*Your assignment*: Go over each line of the entries below, count those with "plant", and give only the count.

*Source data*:

+ + +

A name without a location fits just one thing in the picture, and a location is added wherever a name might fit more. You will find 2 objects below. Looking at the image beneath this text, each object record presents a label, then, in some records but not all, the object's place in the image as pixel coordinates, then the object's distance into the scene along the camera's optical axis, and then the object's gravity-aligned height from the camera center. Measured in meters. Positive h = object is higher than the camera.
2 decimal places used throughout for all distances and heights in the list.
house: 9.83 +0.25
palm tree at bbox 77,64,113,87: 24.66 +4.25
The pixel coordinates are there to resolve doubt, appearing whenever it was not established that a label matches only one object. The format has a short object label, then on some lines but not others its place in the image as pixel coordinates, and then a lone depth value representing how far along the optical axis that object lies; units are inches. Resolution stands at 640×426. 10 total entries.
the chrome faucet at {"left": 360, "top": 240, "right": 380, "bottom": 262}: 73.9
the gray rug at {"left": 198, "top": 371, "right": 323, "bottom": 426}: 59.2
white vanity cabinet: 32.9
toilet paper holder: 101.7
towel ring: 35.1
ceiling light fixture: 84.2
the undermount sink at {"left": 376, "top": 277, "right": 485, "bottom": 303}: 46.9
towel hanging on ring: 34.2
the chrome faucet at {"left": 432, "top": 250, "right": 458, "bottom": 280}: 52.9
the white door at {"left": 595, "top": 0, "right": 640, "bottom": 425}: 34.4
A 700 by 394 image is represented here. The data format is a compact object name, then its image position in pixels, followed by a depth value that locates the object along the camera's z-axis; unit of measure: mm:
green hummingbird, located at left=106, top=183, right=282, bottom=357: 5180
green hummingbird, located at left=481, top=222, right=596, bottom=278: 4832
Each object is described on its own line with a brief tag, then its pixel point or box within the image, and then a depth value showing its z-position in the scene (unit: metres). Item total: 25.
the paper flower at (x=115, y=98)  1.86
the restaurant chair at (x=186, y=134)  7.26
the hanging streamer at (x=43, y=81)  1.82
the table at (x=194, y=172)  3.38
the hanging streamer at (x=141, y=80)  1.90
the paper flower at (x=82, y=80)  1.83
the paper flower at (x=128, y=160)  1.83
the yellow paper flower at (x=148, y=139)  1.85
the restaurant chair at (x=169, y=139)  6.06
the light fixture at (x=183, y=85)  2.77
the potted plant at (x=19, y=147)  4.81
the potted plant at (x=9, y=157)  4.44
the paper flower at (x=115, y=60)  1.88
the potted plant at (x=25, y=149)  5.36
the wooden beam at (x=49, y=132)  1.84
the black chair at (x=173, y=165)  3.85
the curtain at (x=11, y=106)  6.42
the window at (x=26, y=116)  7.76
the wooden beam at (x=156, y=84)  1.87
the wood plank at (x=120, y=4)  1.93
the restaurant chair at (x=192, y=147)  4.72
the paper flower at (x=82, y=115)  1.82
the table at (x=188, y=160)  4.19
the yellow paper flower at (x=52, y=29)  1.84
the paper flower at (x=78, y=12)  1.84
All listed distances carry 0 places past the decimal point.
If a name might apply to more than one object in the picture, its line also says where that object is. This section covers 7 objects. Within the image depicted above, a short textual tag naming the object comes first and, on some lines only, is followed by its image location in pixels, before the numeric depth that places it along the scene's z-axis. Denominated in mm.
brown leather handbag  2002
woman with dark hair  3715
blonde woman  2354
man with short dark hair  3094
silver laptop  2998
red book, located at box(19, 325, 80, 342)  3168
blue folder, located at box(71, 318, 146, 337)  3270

+ + +

*Answer section*: 3